Now, Frank has provided you with a viable plan that you can recommend to the CFO—a plan made in collaboration with finance, marketing and supply chain.
In preparation for the QBR, you want to put all of this into a report and present it to the CFO at your meeting. Luckily for you, Vision Corporation uses a full-featured reporting cloud for creating and generating reports across multiple data sources—further increasing your team’s agility.
First, you preview the report to get a sense of how everyone is coming along in the process:
From finance to marketing to supply chain, all of the departments are able to input their analyses and assumptions into a single report. Each department can provide charts, graphics, and narrative detail to support their contributions.
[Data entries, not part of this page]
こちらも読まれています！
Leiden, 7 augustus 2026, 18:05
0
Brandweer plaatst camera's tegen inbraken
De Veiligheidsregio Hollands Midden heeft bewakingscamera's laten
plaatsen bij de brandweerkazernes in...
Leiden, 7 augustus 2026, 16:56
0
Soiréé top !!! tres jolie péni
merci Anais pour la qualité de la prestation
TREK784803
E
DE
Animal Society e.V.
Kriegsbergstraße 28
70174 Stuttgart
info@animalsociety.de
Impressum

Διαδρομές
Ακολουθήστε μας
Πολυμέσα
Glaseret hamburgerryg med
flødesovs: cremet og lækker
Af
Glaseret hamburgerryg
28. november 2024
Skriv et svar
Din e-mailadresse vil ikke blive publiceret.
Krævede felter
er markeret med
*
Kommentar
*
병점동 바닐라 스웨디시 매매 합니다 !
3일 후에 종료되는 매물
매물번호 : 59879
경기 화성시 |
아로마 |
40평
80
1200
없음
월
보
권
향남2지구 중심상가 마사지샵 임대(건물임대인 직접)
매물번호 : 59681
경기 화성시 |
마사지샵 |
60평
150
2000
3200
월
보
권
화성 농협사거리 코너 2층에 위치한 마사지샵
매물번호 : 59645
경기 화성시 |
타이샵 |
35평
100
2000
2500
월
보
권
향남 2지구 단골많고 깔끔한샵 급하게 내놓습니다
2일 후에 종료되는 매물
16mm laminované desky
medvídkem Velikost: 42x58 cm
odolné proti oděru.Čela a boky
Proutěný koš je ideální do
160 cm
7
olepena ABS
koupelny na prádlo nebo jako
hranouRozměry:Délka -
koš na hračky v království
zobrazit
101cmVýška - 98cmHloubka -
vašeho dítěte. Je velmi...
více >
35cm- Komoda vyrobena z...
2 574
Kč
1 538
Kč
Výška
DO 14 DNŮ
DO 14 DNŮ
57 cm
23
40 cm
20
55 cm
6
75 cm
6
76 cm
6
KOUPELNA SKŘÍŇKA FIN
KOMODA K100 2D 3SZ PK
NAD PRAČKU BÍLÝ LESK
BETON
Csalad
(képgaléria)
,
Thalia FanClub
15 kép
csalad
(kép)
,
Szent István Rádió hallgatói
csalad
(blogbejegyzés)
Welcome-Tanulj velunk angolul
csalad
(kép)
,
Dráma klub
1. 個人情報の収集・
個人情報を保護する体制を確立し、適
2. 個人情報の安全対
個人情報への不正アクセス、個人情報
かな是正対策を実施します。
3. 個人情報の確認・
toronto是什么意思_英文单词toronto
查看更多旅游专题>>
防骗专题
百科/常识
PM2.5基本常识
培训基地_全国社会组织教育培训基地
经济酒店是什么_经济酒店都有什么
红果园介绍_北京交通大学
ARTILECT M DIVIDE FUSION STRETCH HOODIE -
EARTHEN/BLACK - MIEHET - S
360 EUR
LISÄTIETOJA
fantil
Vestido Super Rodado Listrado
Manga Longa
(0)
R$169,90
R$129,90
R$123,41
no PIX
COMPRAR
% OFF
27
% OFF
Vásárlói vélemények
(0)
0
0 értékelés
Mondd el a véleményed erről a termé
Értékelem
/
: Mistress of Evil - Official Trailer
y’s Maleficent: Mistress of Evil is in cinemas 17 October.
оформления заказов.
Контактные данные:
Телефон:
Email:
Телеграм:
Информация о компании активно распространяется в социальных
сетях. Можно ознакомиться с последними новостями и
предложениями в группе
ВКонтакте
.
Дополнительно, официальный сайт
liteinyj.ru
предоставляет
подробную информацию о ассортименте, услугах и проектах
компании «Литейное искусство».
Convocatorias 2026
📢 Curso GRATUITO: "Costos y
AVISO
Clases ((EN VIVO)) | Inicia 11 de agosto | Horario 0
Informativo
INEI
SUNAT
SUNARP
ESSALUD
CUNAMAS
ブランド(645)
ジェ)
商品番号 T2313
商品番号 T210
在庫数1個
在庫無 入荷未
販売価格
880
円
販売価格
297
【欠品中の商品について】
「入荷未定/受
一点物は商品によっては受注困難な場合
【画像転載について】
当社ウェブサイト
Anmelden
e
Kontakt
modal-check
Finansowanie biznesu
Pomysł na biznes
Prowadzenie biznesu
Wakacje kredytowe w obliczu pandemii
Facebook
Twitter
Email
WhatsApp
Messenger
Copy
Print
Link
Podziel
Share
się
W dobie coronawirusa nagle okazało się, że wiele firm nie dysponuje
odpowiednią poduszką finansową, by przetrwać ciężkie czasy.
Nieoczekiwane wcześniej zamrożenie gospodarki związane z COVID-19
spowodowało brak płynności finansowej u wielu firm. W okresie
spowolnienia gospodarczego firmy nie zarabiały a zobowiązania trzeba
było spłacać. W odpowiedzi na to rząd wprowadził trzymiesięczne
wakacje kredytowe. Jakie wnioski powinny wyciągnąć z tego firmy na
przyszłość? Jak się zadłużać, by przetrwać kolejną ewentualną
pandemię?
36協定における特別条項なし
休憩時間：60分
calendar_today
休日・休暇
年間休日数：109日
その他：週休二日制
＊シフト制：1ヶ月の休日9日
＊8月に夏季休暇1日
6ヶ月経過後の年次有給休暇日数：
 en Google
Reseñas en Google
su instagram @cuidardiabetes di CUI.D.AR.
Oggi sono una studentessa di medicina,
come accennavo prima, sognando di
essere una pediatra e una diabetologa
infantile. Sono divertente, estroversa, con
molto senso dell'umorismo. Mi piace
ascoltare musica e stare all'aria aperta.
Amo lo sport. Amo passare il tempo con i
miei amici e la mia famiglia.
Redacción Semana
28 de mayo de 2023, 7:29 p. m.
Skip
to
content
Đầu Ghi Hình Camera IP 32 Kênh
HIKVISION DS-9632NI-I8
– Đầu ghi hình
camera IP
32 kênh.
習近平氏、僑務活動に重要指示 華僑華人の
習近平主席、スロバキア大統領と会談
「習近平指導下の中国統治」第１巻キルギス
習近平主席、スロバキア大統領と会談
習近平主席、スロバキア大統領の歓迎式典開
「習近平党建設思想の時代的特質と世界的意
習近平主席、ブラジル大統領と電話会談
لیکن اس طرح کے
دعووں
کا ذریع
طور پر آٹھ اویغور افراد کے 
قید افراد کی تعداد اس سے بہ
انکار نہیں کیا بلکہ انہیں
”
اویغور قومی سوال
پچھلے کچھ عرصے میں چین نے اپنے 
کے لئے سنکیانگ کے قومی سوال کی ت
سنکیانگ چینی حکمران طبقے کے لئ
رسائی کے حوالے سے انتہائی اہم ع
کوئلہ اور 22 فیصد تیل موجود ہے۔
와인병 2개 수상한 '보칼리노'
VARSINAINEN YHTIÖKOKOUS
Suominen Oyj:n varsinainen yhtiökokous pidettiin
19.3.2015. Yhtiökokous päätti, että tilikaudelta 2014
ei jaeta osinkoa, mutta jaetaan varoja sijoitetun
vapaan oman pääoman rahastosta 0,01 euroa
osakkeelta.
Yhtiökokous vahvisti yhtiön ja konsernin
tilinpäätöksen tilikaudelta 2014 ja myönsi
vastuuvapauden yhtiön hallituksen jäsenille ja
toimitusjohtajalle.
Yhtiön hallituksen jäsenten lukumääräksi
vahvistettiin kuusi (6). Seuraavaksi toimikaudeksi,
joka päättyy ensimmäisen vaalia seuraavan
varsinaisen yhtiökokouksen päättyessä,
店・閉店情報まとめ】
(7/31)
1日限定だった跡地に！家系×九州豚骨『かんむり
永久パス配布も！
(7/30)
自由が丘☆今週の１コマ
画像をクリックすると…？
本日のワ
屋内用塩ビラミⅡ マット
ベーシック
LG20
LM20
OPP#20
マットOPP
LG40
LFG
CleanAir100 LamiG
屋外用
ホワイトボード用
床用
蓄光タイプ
All that’s left is for you to publish the final report for your CFO’s review. When she meets with the board, she can explain where the shortfall is and make a recommendation with confidence.
In a non-agile finance organization—70 percent of the teams out there, according to the AICPA/Oracle research—a process like this would have taken weeks, if not months. The typical finance team spends hours on manual tasks like gathering data, combining numbers into spreadsheets, and cutting and pasting charts into PowerPoint slides.
Agile finance organizations, by contrast, have automated as many routine tasks as possible using finance systems in the cloud. And that’s not even taking into account all the possibilities available with emerging technologies such as machine learning, artificial intelligence and robotics process automation.
The 30 percent of finance teams who have embraced the new, agile operating model have freed up their teams to analyze and strategize, so that they can respond quickly and recommend course changes as challenges arise. They are more focused on skills development and influencing the business. And finance agility pays big dividends: companies with agile finance teams are more likely to report positive revenue growth (89%) than those with non-agile finance (63%).